• BRIEF: Copy every line below verbatim, omitting the pictures from your output.

= = = = = = =

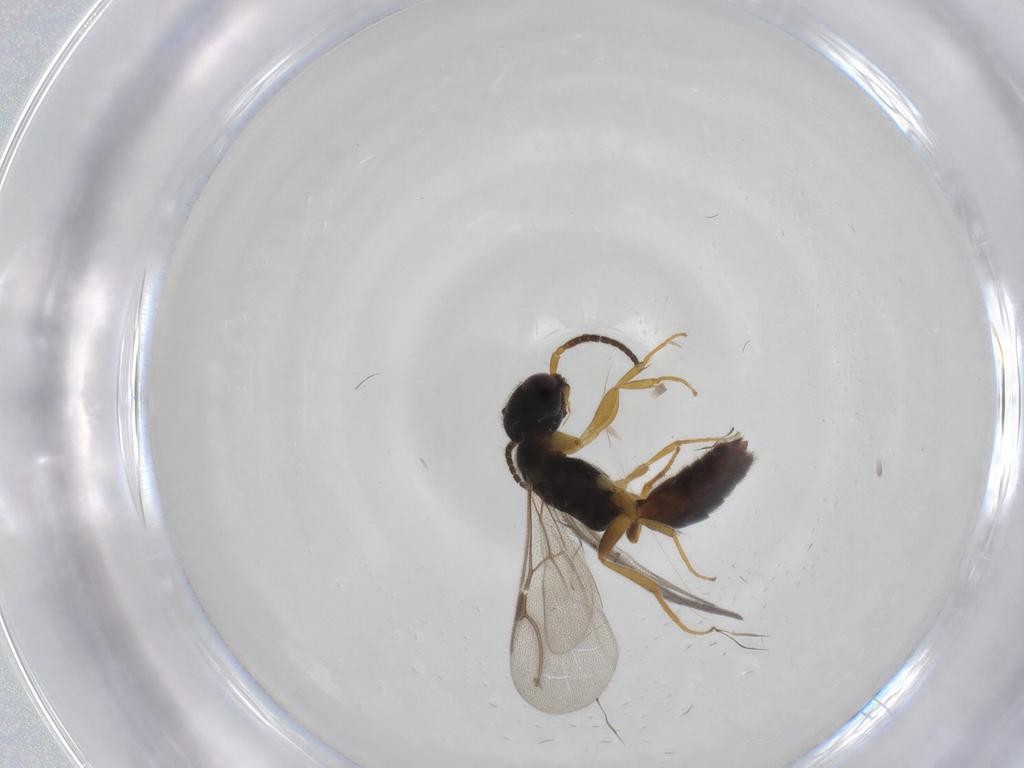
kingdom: Animalia
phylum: Arthropoda
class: Insecta
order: Hymenoptera
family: Bethylidae
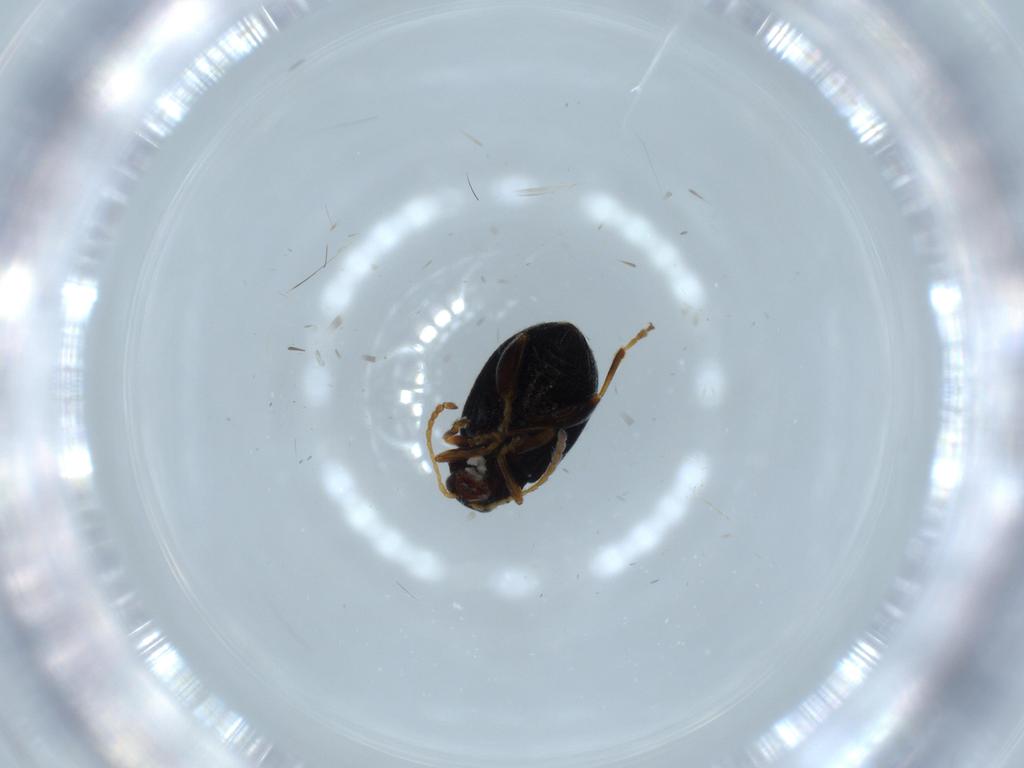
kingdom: Animalia
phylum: Arthropoda
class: Insecta
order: Coleoptera
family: Chrysomelidae
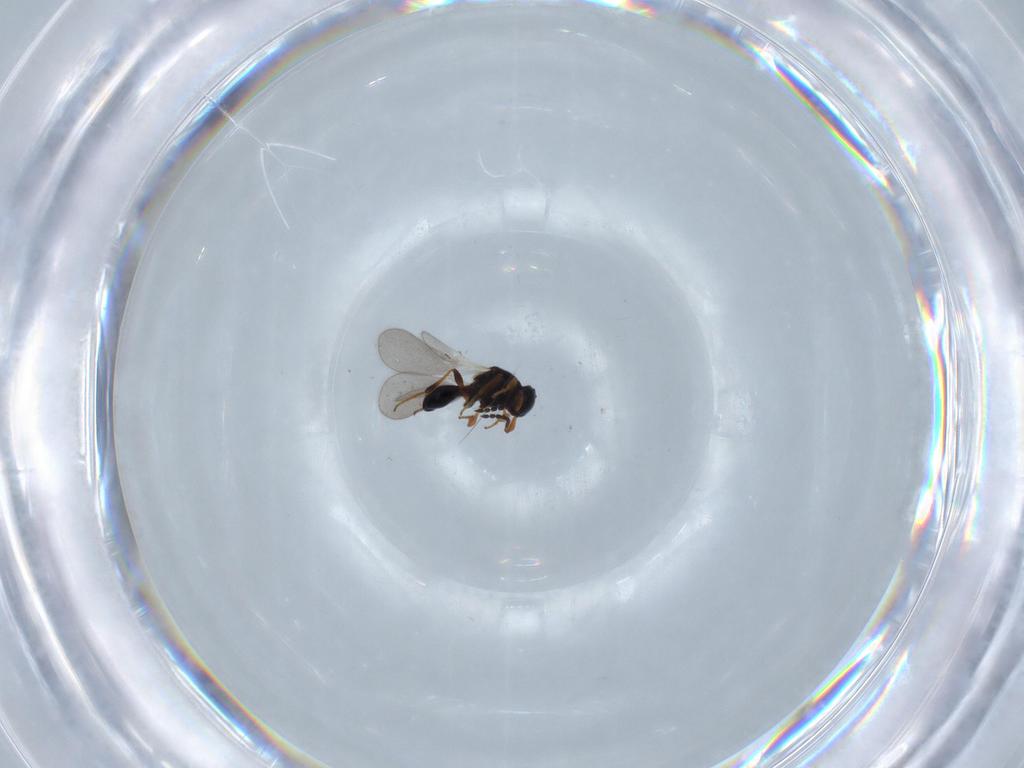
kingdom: Animalia
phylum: Arthropoda
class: Insecta
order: Hymenoptera
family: Platygastridae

= = = = = = =

• WRITTEN REPLY:
kingdom: Animalia
phylum: Arthropoda
class: Insecta
order: Hymenoptera
family: Bethylidae
kingdom: Animalia
phylum: Arthropoda
class: Insecta
order: Coleoptera
family: Chrysomelidae
kingdom: Animalia
phylum: Arthropoda
class: Insecta
order: Hymenoptera
family: Platygastridae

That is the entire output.